Wednesday, October 12, 2011

Marry an Orphan

When you have a baby everyone will want to get their hands on him/her. Picture that nasty little freak from Lord of the Rings with his hunchback whispering “Precioussss”. At least that’s how my FIL and SMIL are. Seriously. It’s weird.

They want to watch her all time. And call her “Jillybug” while they do it. I hate that, there’s nothing cute about adding “bug” onto someone’s name and you don’t have to have your own stupid little nickname for her so you can act like you are in a secret club or something. Everyone calls her Jellybean or Jillian. Assholes.

**RECORDED DATA**.

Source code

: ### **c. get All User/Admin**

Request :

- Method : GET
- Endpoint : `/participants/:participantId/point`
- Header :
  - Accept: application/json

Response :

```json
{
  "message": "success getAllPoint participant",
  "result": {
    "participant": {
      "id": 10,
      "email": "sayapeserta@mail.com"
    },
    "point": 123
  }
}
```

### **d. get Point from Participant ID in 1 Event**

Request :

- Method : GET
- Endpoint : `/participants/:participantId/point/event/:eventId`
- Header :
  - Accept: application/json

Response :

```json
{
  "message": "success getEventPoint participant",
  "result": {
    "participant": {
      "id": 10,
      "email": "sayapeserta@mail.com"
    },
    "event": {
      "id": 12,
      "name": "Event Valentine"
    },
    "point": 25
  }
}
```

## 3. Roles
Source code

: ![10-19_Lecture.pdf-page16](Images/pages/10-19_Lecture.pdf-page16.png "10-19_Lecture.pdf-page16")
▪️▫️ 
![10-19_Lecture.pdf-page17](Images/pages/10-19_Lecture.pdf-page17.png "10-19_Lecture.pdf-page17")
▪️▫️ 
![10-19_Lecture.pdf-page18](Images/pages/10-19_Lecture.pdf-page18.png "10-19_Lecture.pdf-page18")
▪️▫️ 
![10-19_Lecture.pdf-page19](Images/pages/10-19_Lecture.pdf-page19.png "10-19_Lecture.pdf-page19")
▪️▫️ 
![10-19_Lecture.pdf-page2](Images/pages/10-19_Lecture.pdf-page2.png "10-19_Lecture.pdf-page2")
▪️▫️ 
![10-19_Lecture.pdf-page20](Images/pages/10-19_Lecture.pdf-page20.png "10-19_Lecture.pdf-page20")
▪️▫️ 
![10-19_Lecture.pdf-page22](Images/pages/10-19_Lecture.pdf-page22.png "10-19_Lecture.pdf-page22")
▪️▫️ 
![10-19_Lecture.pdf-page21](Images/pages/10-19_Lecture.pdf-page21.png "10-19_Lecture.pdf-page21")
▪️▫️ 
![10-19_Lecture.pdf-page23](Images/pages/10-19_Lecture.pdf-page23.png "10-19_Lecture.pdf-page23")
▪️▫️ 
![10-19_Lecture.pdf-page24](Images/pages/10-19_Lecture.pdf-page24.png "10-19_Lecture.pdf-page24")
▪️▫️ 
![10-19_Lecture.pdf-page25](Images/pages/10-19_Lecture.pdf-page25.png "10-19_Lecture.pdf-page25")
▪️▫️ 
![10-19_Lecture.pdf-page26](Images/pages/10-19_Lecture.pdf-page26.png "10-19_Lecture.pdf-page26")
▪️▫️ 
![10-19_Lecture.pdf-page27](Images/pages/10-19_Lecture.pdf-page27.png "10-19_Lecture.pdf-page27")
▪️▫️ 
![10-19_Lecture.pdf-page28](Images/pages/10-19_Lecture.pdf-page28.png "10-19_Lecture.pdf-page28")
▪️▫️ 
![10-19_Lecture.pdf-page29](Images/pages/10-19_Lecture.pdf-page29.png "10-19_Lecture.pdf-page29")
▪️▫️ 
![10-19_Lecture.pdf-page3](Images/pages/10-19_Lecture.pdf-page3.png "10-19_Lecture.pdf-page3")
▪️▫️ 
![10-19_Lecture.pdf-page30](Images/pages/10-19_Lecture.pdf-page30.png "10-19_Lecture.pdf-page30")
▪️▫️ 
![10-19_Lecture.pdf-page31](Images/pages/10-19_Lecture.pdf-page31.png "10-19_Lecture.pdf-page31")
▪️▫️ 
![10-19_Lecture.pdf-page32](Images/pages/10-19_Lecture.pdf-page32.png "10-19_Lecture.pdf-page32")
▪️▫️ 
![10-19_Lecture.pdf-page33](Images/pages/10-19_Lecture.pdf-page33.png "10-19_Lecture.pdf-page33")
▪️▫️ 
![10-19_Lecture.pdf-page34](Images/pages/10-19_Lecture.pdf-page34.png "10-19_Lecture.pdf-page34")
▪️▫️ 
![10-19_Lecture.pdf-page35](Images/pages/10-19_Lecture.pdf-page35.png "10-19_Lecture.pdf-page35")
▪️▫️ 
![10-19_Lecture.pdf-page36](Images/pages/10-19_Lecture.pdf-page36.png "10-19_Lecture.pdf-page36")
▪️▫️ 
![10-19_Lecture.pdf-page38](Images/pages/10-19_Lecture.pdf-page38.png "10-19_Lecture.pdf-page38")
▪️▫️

**EXERCISES**.
- A) Transcribe the blog post about the in-laws and the baby from "Wednesday, October 12, 2011" up to and including "Seriously. It’s weird.".
- B) Carry the blog post about the in-laws and the baby forward from the point where it ends.
None of the material is needed here.

**YOUR WRITTEN ANSWERS**.
- A)
Wednesday, October 12, 2011

Marry an Orphan

When you have a baby everyone will want to get their hands on him/her. Picture that nasty little freak from Lord of the Rings with his hunchback whispering “Precioussss”. At least that’s how my FIL and SMIL are. Seriously. It’s weird.

- B)
They call every fucking weekend. They want us to come over for “waffles”. Let’s be real, you want to get your hands on our baby by bribing us with food, like animals. They want to come to our house and stay too long and bother me or they want to take her to their house so they can sit around and pretend that she’s their baby or something. I mean once and a while it’s nice to take a shower or look at Pinterest for an hour and a half but it’s not a favor when it takes you a god damn hour and a half to get here after you say you’re “on your way”. And I don’t even know why I bother asking to have her back at such and such a time because they are always late. “Oh, your baby has a schedule or has to spend time with you, oh well motherfucker!”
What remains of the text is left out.